**TASK DESCRIPTION**
Which lines below hold the word "Transparencia"? Report each one.

BEGIN THE INPUT

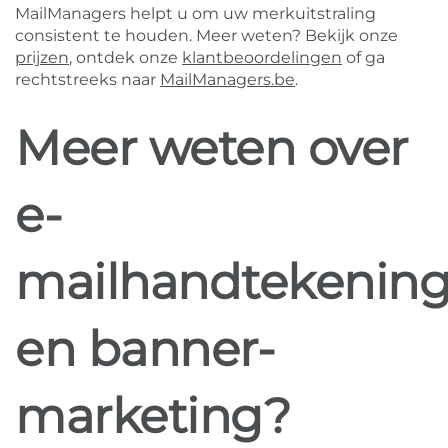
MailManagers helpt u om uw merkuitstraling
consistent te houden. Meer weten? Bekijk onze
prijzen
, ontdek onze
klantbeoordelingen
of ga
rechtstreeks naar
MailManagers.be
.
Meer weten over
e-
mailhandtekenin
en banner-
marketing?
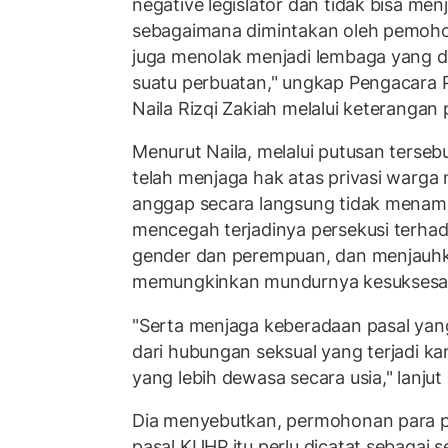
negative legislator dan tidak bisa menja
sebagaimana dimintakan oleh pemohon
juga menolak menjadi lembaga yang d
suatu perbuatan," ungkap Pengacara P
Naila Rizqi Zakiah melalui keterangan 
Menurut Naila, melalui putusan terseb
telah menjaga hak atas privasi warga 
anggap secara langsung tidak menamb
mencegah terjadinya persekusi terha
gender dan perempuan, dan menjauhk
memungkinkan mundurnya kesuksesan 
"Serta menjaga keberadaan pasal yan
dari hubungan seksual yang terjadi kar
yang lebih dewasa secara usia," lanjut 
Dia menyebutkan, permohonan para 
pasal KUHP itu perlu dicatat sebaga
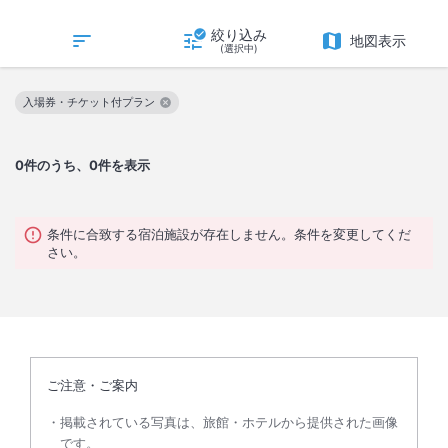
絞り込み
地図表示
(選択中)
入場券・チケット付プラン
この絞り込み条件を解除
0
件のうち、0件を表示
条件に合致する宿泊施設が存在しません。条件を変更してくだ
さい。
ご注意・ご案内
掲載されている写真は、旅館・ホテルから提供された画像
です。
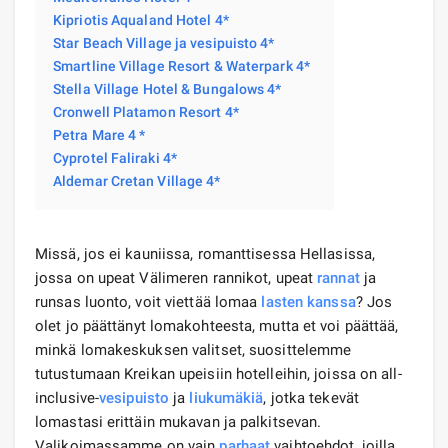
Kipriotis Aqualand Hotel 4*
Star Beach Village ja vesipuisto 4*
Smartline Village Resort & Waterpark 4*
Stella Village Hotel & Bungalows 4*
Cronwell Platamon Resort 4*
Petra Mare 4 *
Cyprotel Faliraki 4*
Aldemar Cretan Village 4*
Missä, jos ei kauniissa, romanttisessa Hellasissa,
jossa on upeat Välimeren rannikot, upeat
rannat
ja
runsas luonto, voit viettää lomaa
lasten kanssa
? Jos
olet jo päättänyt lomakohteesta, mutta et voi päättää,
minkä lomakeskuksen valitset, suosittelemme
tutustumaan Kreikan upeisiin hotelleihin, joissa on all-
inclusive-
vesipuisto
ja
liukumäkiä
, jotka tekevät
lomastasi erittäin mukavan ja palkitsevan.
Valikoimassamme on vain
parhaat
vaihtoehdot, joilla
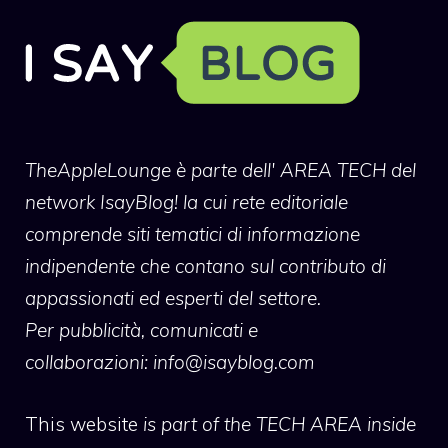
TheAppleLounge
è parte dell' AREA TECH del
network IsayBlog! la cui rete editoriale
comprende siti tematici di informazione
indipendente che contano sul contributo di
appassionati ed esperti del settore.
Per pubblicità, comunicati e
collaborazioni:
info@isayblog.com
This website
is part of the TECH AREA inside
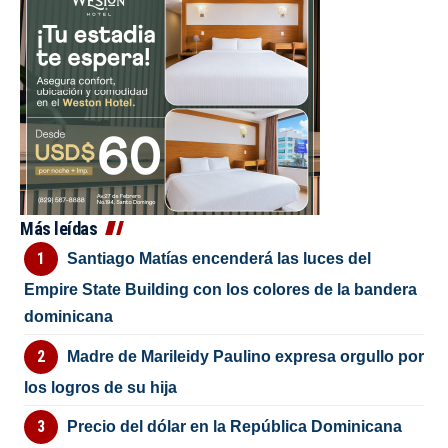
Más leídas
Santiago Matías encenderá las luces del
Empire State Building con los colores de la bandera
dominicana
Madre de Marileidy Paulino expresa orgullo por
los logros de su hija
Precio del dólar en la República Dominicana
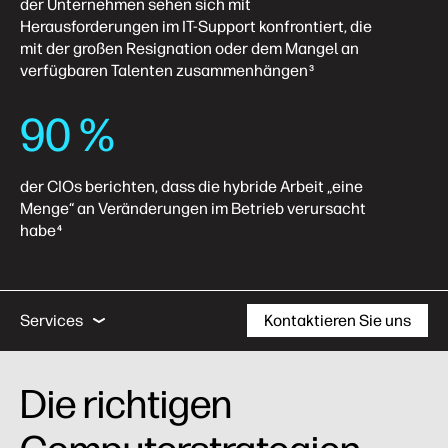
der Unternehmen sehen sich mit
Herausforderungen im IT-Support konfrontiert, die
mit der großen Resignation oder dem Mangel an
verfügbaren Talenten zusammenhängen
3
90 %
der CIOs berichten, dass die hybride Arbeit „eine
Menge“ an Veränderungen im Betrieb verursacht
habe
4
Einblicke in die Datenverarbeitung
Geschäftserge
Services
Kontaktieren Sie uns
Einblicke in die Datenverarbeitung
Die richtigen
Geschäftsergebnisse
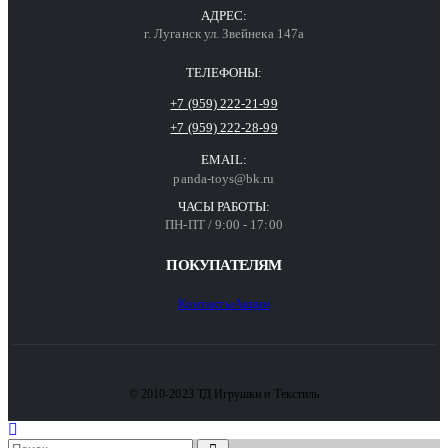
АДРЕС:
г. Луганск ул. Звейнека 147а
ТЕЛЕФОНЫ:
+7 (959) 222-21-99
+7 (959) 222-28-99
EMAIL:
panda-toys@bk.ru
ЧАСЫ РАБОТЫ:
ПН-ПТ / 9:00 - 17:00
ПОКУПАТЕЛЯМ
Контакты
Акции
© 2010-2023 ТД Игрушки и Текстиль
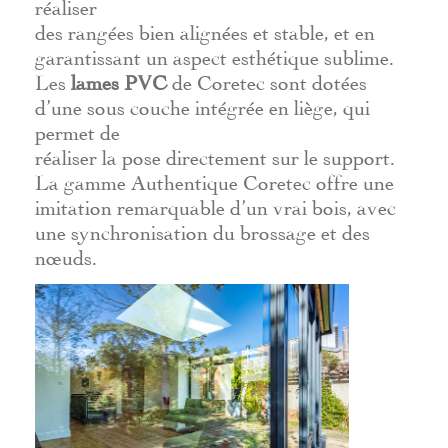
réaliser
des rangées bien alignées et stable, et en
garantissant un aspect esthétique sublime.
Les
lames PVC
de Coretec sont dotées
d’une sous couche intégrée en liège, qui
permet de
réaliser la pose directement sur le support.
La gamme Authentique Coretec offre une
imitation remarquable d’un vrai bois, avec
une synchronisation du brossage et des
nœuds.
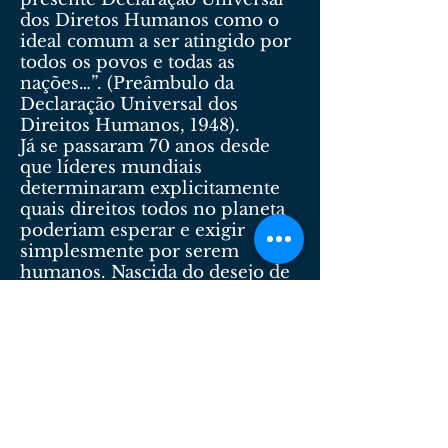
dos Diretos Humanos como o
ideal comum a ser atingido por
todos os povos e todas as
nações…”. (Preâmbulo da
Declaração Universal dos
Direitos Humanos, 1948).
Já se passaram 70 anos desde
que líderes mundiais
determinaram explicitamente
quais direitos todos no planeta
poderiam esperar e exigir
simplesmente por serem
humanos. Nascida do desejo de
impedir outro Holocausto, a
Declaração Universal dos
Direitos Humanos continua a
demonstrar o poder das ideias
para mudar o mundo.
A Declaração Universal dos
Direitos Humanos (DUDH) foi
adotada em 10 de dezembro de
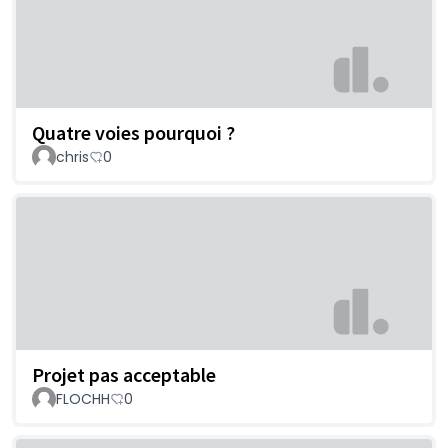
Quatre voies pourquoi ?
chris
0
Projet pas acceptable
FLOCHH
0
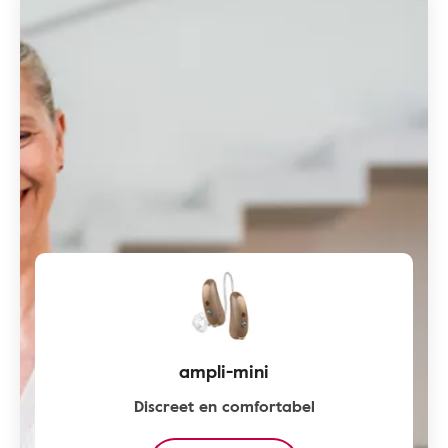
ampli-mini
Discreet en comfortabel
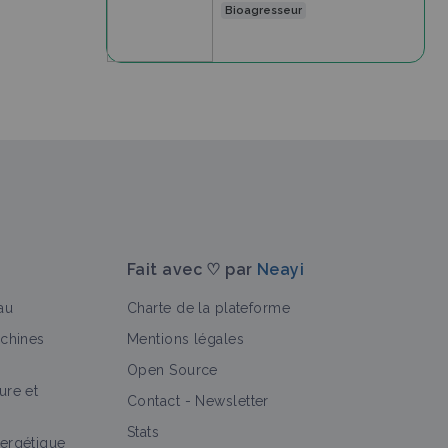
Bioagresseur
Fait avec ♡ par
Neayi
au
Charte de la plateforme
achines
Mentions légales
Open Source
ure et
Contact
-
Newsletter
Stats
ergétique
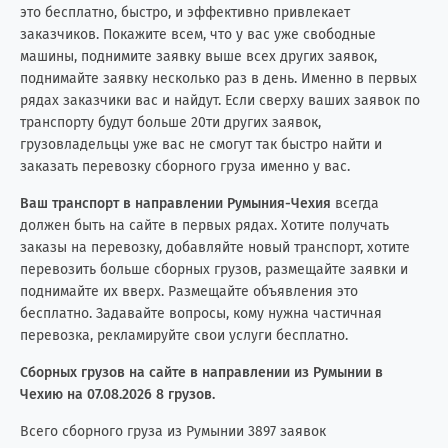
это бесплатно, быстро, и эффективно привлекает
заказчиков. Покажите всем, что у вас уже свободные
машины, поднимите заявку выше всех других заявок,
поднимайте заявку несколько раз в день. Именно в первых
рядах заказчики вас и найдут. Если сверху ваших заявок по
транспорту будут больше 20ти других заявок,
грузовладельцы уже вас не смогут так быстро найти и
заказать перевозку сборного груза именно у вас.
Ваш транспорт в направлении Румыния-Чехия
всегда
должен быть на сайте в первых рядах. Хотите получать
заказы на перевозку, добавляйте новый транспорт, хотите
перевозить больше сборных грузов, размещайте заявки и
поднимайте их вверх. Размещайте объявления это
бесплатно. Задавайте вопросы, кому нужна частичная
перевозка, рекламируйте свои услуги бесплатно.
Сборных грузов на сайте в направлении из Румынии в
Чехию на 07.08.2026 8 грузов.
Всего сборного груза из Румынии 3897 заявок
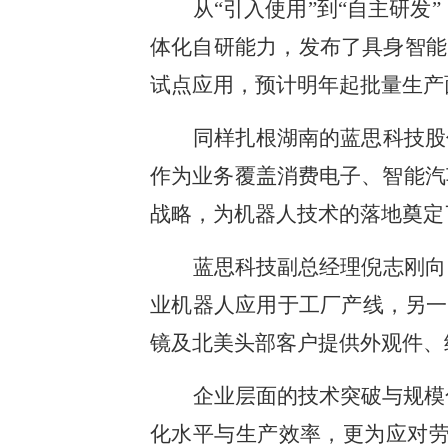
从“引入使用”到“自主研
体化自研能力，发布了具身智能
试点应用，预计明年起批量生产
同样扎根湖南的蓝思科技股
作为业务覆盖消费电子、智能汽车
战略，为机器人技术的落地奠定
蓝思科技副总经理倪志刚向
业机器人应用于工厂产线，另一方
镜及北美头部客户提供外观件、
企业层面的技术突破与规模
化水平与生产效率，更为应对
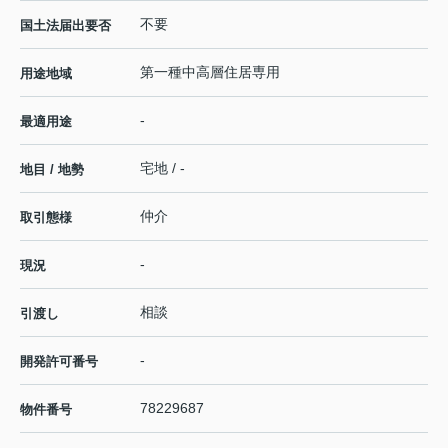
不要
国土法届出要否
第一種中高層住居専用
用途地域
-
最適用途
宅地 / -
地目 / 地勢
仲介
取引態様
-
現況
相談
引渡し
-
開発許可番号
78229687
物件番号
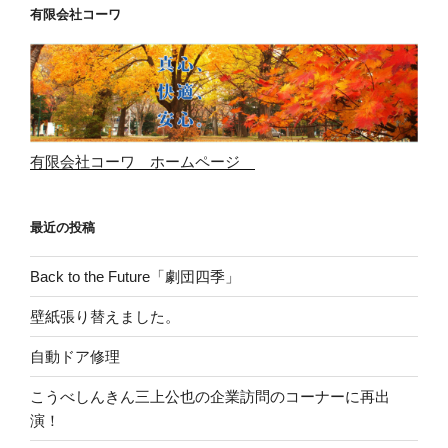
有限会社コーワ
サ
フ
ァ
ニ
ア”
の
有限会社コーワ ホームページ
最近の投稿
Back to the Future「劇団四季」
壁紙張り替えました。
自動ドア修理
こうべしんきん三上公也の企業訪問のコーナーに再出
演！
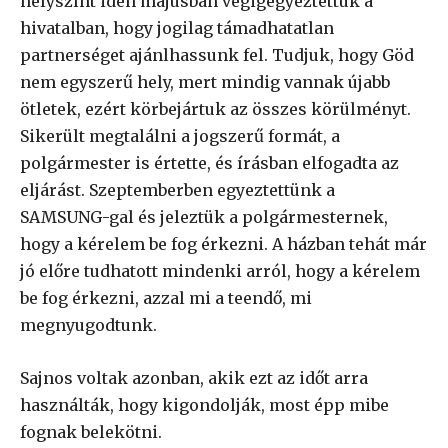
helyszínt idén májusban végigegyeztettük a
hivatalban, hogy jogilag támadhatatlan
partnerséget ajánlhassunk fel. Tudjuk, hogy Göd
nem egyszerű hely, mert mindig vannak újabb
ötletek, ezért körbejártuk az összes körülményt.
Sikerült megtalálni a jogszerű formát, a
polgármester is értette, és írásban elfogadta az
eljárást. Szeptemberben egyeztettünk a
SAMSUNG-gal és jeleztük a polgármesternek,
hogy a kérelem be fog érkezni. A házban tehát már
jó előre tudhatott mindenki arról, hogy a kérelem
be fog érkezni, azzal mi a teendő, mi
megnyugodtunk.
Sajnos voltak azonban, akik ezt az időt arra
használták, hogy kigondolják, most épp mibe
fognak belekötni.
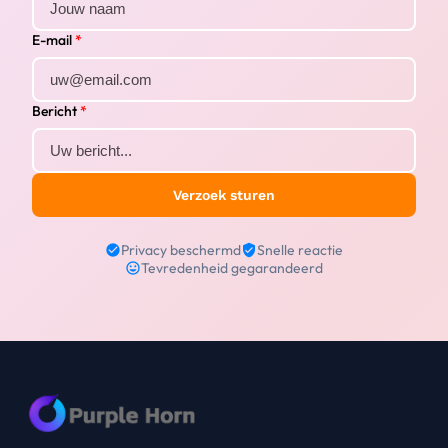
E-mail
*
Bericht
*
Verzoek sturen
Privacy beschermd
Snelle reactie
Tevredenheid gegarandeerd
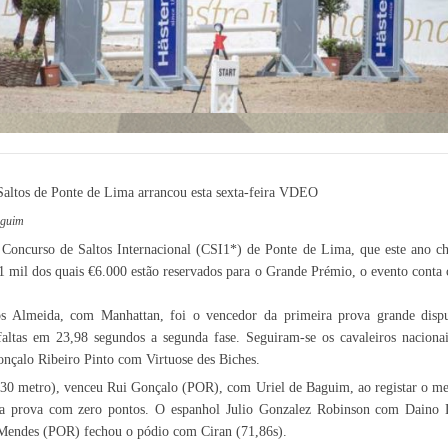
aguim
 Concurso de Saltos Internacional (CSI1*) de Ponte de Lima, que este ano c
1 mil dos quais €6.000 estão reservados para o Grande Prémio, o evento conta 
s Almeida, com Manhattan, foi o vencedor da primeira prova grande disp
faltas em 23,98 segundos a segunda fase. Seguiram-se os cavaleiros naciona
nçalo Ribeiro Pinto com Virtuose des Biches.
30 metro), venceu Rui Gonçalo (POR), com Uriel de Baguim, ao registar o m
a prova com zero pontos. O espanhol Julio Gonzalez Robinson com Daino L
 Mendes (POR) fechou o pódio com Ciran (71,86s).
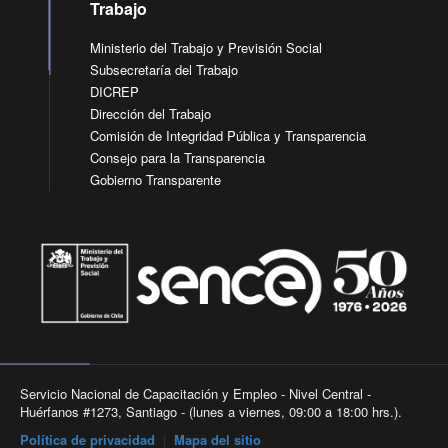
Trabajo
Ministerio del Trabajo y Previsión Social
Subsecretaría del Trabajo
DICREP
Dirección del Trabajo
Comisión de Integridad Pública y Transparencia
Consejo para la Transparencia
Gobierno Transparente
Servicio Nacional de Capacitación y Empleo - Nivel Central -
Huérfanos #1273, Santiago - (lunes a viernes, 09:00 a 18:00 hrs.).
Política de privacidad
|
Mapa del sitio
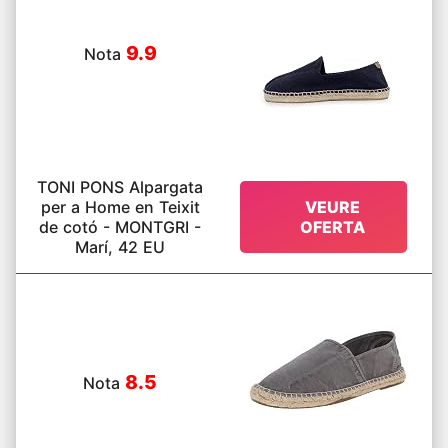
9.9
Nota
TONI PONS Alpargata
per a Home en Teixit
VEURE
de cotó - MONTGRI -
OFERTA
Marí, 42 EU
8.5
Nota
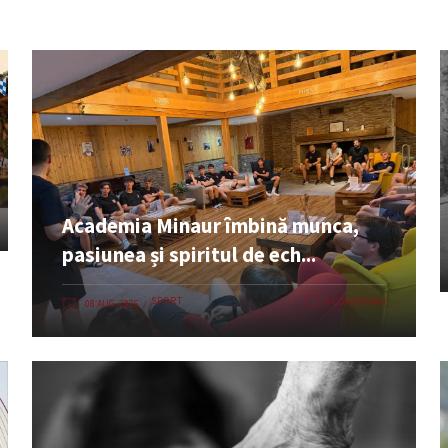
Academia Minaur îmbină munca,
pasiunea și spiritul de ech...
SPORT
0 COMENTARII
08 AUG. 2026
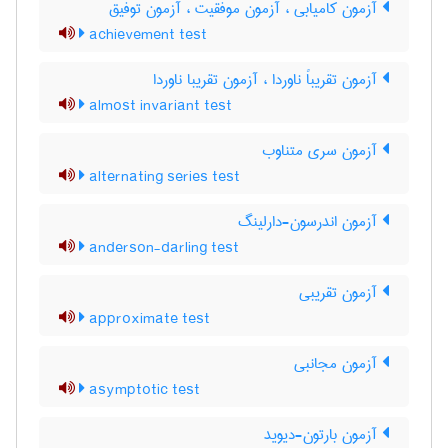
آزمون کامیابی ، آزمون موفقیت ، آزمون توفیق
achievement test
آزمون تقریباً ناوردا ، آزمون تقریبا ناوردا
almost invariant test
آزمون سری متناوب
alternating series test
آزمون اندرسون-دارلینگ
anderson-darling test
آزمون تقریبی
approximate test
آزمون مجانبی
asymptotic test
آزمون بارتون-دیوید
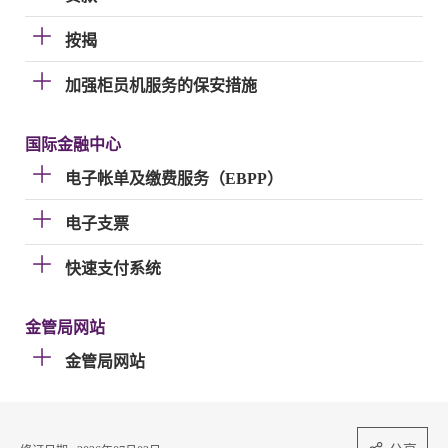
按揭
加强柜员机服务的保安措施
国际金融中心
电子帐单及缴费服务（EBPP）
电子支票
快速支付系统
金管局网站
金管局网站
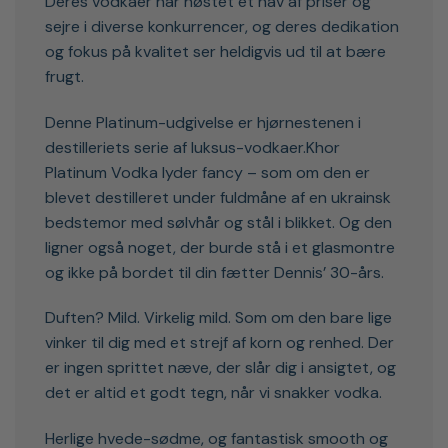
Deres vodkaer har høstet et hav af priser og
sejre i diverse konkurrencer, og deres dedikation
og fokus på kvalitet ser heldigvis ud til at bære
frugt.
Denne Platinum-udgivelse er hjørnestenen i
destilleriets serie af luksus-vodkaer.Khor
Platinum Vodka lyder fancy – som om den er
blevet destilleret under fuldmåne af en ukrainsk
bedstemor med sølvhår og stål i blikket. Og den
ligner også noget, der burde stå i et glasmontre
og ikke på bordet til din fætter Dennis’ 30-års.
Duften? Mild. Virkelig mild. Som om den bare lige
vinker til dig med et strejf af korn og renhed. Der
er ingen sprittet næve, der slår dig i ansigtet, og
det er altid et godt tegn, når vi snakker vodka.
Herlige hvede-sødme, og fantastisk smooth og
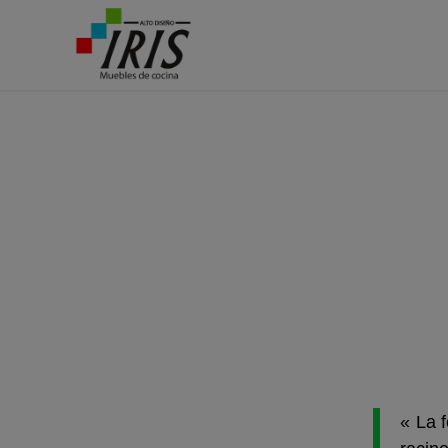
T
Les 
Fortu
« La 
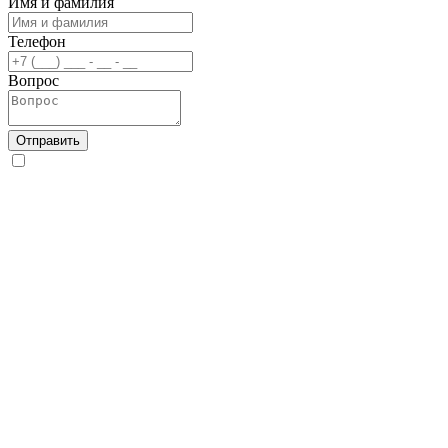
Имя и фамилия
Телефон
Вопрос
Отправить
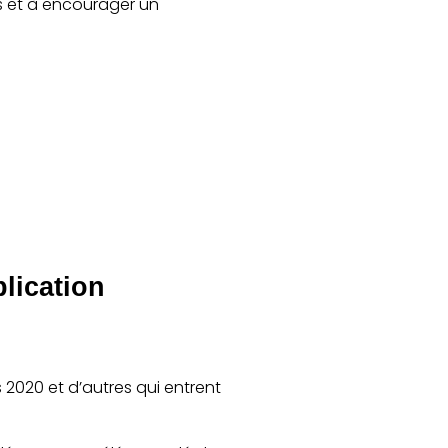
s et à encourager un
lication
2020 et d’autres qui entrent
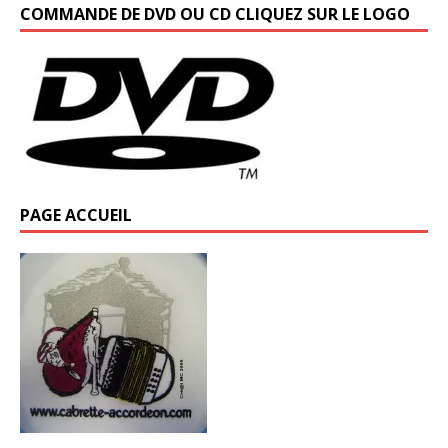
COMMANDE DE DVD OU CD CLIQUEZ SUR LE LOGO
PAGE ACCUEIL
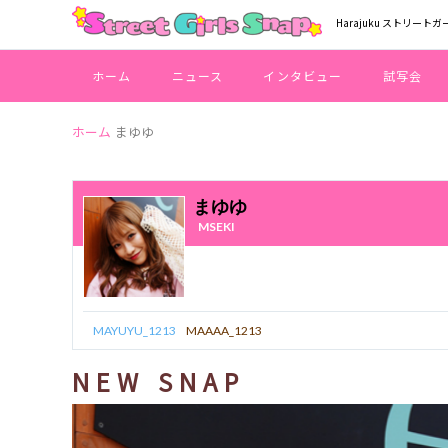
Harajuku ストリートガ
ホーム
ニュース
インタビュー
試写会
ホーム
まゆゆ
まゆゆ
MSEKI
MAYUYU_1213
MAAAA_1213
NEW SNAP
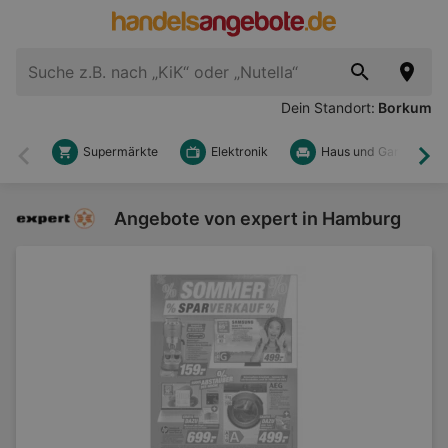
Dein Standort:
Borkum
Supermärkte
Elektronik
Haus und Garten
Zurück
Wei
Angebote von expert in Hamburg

END THE INPUT

**RESPONSE TO THIS EXERCISE**
Comisión de Integridad Pública y Transparencia
Consejo para la Transparencia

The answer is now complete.